▶ The input:
== == ==

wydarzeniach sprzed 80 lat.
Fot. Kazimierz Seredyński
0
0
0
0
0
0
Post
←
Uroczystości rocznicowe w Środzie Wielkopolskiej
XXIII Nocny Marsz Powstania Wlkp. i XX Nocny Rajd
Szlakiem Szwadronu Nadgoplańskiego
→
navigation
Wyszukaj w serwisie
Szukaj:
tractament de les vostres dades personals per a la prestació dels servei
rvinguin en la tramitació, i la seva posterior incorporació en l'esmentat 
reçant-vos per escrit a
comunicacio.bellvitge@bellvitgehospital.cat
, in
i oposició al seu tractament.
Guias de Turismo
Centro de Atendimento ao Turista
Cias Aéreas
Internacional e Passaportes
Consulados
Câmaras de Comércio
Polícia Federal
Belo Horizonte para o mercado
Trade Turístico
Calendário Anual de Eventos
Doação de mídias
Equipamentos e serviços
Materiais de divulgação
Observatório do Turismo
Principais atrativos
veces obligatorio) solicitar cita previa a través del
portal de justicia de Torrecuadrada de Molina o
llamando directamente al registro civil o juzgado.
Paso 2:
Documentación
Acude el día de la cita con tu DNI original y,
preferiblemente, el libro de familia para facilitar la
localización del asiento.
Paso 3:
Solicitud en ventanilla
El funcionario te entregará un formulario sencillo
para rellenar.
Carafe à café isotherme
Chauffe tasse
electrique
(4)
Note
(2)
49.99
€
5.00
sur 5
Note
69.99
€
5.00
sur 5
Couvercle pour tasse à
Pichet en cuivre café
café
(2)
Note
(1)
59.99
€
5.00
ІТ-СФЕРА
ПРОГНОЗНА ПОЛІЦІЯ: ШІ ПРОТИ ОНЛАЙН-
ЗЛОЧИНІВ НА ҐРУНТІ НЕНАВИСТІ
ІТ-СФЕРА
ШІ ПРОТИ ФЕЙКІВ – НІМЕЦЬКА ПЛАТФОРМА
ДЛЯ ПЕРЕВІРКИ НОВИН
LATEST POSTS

== == ==

▶ What to work on:
Rewrite the items above, substituting "Avis" for every occurrence of "Note". Leave all other text unchanged.

▶ Solution for this task:
wydarzeniach sprzed 80 lat.
Fot. Kazimierz Seredyński
0
0
0
0
0
0
Post
←
Uroczystości rocznicowe w Środzie Wielkopolskiej
XXIII Nocny Marsz Powstania Wlkp. i XX Nocny Rajd
Szlakiem Szwadronu Nadgoplańskiego
→
navigation
Wyszukaj w serwisie
Szukaj:
tractament de les vostres dades personals per a la prestació dels servei
rvinguin en la tramitació, i la seva posterior incorporació en l'esmentat 
reçant-vos per escrit a
comunicacio.bellvitge@bellvitgehospital.cat
, in
i oposició al seu tractament.
Guias de Turismo
Centro de Atendimento ao Turista
Cias Aéreas
Internacional e Passaportes
Consulados
Câmaras de Comércio
Polícia Federal
Belo Horizonte para o mercado
Trade Turístico
Calendário Anual de Eventos
Doação de mídias
Equipamentos e serviços
Materiais de divulgação
Observatório do Turismo
Principais atrativos
veces obligatorio) solicitar cita previa a través del
portal de justicia de Torrecuadrada de Molina o
llamando directamente al registro civil o juzgado.
Paso 2:
Documentación
Acude el día de la cita con tu DNI original y,
preferiblemente, el libro de familia para facilitar la
localización del asiento.
Paso 3:
Solicitud en ventanilla
El funcionario te entregará un formulario sencillo
para rellenar.
Carafe à café isotherme
Chauffe tasse
electrique
(4)
Avis
(2)
49.99
€
5.00
sur 5
Avis
69.99
€
5.00
sur 5
Couvercle pour tasse à
Pichet en cuivre café
café
(2)
Avis
(1)
59.99
€
5.00
ІТ-СФЕРА
ПРОГНОЗНА ПОЛІЦІЯ: ШІ ПРОТИ ОНЛАЙН-
ЗЛОЧИНІВ НА ҐРУНТІ НЕНАВИСТІ
ІТ-СФЕРА
ШІ ПРОТИ ФЕЙКІВ – НІМЕЦЬКА ПЛАТФОРМА
ДЛЯ ПЕРЕВІРКИ НОВИН
LATEST POSTS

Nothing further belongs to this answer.